How is it possible for someone so ignorant of the harassment events at Readercon to be the head of the Wiscon Harassment Policy Committee? Antarcticlust was the right person for the job because she understood the need for someone to do it, and she had a plan, and she was willing to spar with reluctant and established concom members to get it in place before W38. Antarcticlust is a career academic, and the plan was based on the well-established academic model for dealing with harassment cases. Of course, this model has known flaws, and (in hindsight) I think the subcommittee system failed in a pretty typical fashion.

I'm not sure why she says she was unfamiliar with the Readercon events--the Wiscon concom did pass around the new Readercon policy early this spring, and we did discuss it. I think what Antarcticlust means is that she wasn't familiar with the incident that led to Readercon revising its policy, and so she didn't pay close enough attention or understand the context of it.

Nonetheless, prior to W38, what Wiscon had was a decent code of conduct, and no system whatsoever for dealing with reports once they were filed. Antarcticlust understood this was a problem months before we started uncovering missing reports. Antarcticlust made sure we had a real policy in place before W38, that we had positions with continuity and redundancy so that reports couldn't continue to be lost, and that the work didn't get shoved under the table during the rush to actually put on the convention.

She's willing to be proven wrong and admit ignorance, and she prioritizes transparency. She's currently reading through the Readercon history; by tomorrow, she's likely to be our leading expert.

If she has to step down as head of the Harassment Policy Committee, I kind of hope there will be a way for her to stay on the committee. She gets shit done.

-Jackie M.
Wiscon Concom, Readings Dept.

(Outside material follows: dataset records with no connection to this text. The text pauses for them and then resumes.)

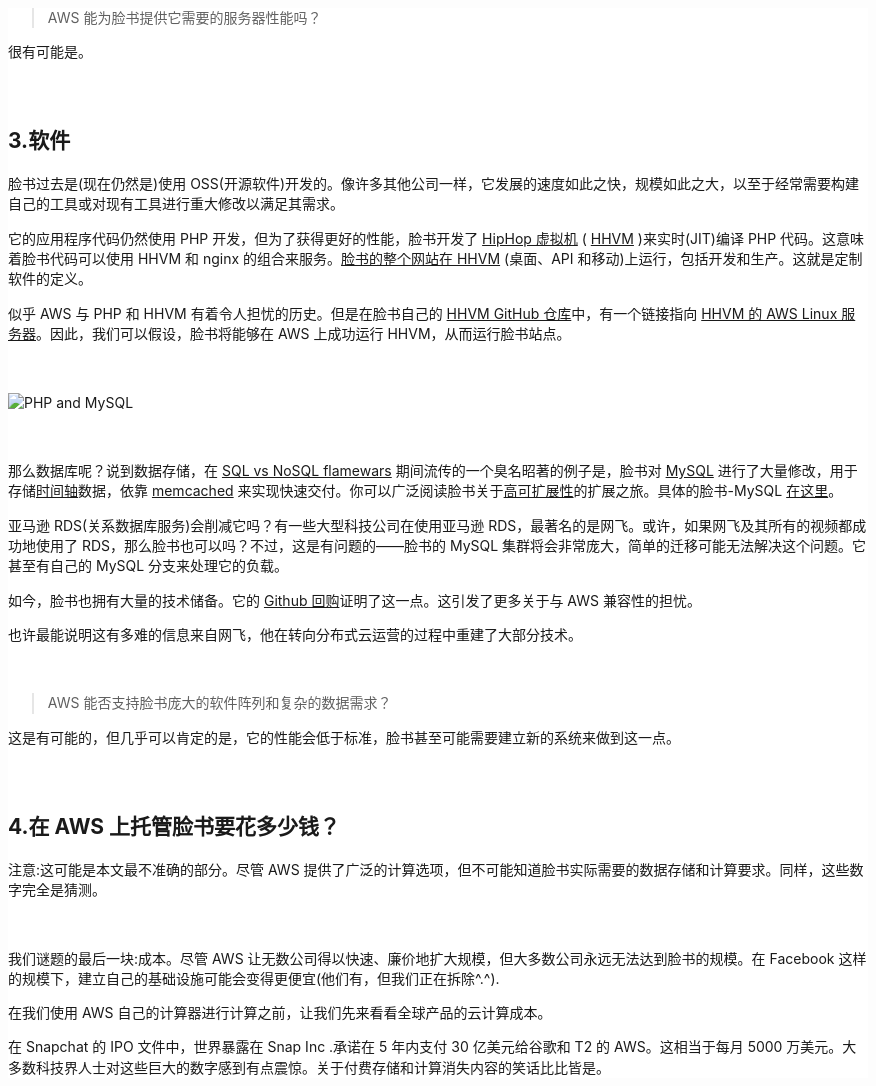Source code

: > AWS 能为脸书提供它需要的服务器性能吗？

很有可能是。

​

## 3.软件

脸书过去是(现在仍然是)使用 OSS(开源软件)开发的。像许多其他公司一样，它发展的速度如此之快，规模如此之大，以至于经常需要构建自己的工具或对现有工具进行重大修改以满足其需求。

它的应用程序代码仍然使用 PHP 开发，但为了获得更好的性能，脸书开发了 [HipHop 虚拟机](http://hhvm.com/) ( [HHVM](https://en.wikipedia.org/wiki/HHVM) )来实时(JIT)编译 PHP 代码。这意味着脸书代码可以使用 HHVM 和 nginx 的组合来服务。[脸书的整个网站在 HHVM](https://docs.hhvm.com/hhvm/FAQ/faq) (桌面、API 和移动)上运行，包括开发和生产。这就是定制软件的定义。

似乎 AWS 与 PHP 和 HHVM 有着令人担忧的历史。但是在脸书自己的 [HHVM GitHub 仓库](https://github.com/facebook/hhvm/wiki/Amazon-Linux)中，有一个链接指向 [HHVM 的 AWS Linux 服务器](https://github.com/facebook/hhvm/wiki/Building-and-installing-HHVM-on-Amazon-Linux-2016.03)。因此，我们可以假设，脸书将能够在 AWS 上成功运行 HHVM，从而运行脸书站点。

​

![PHP and MySQL](../Images/708705ee7bafd5fb920e4b116e79b7aa.png)

​

那么数据库呢？说到数据存储，在 [SQL vs NoSQL flamewars](http://blog.sqlizer.io/posts/sql-vs-nosql/) 期间流传的一个臭名昭著的例子是，脸书对 [MySQL](https://www.mysql.com/customers/view/?id=757) 进行了大量修改，用于存储[时间轴](http://mashable.com/2011/12/15/facebook-timeline-mysql/#LagKhxTsa8qJ)数据，依靠 [memcached](https://memcached.org/) 来实现快速交付。你可以广泛阅读脸书关于[高可扩展性](http://highscalability.com/blog/category/facebook)的扩展之旅。具体的脸书-MySQL [在这里](http://highscalability.com/blog/2010/11/4/facebook-at-13-million-queries-per-second-recommends-minimiz.html)。

亚马逊 RDS(关系数据库服务)会削减它吗？有一些大型科技公司在使用亚马逊 RDS，最著名的是网飞。或许，如果网飞及其所有的视频都成功地使用了 RDS，那么脸书也可以吗？不过，这是有问题的——脸书的 MySQL 集群将会非常庞大，简单的迁移可能无法解决这个问题。它甚至有自己的 MySQL 分支来处理它的负载。

如今，脸书也拥有大量的技术储备。它的 [Github 回购](https://github.com/facebook)证明了这一点。这引发了更多关于与 AWS 兼容性的担忧。

也许最能说明这有多难的信息来自网飞，他在转向分布式云运营的过程中重建了大部分技术。

​

> AWS 能否支持脸书庞大的软件阵列和复杂的数据需求？

这是有可能的，但几乎可以肯定的是，它的性能会低于标准，脸书甚至可能需要建立新的系统来做到这一点。

​

## 4.在 AWS 上托管脸书要花多少钱？

注意:这可能是本文最不准确的部分。尽管 AWS 提供了广泛的计算选项，但不可能知道脸书实际需要的数据存储和计算要求。同样，这些数字完全是猜测。

​

我们谜题的最后一块:成本。尽管 AWS 让无数公司得以快速、廉价地扩大规模，但大多数公司永远无法达到脸书的规模。在 Facebook 这样的规模下，建立自己的基础设施可能会变得更便宜(他们有，但我们正在拆除^.^).

在我们使用 AWS 自己的计算器进行计算之前，让我们先来看看全球产品的云计算成本。

在 Snapchat 的 IPO 文件中，世界暴露在 Snap Inc .承诺在 5 年内支付 30 亿美元给谷歌和 T2 的 AWS。这相当于每月 5000 万美元。大多数科技界人士对这些巨大的数字感到有点震惊。关于付费存储和计算消失内容的笑话比比皆是。
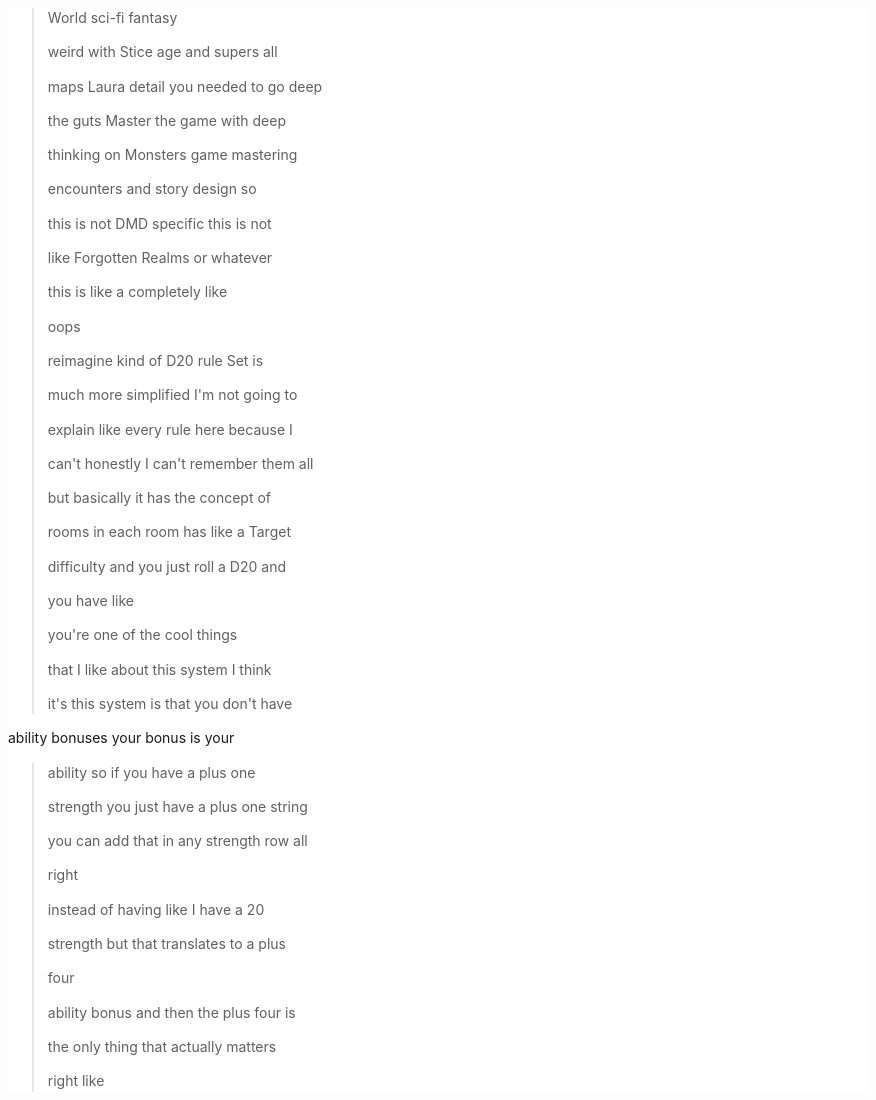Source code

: > World sci-fi fantasy
>
> weird with Stice age and supers all
>
> maps Laura detail you needed to go deep
>
> the guts Master the game with deep
>
> thinking on Monsters game mastering
>
> encounters and story design so
>
> this is not DMD specific this is not
>
> like Forgotten Realms or whatever
>
> this is like a completely like
>
> oops
>
> reimagine kind of D20 rule Set is
>
> much more simplified I&#39;m not going to
>
> explain like every rule here because I
>
> can&#39;t honestly I can&#39;t remember them all
>
> but basically it has the concept of
>
> rooms in each room has like a Target
>
> difficulty and you just roll a D20 and
>
> you have like
>
> you&#39;re one of the cool things
>
> that I like about this system I think
>
> it&#39;s this system is that you don&#39;t have
>
> 
ability bonuses your bonus is your
>
> ability so if you have a plus one
>
> strength you just have a plus one string
>
> you can add that in any strength row all
>
> right
>
> instead of having like I have a 20
>
> strength but that translates to a plus
>
> four
>
> ability bonus and then the plus four is
>
> the only thing that actually matters
>
> right like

W35-W38
Harassment Policy Committee W38


DISCLAIMERS: I am not speaking for the Wiscon concom here, only my own experience on it. I am not even speaking for The Radical Splinter Group That Opposes the Frenkel Decision. This is all my own opinion and personal perspective.

Also, I have mild dysgraphia, and will fix typos when I see them. Sorry. I am a full-time student, and will respond when I can (likely before I fix the typos).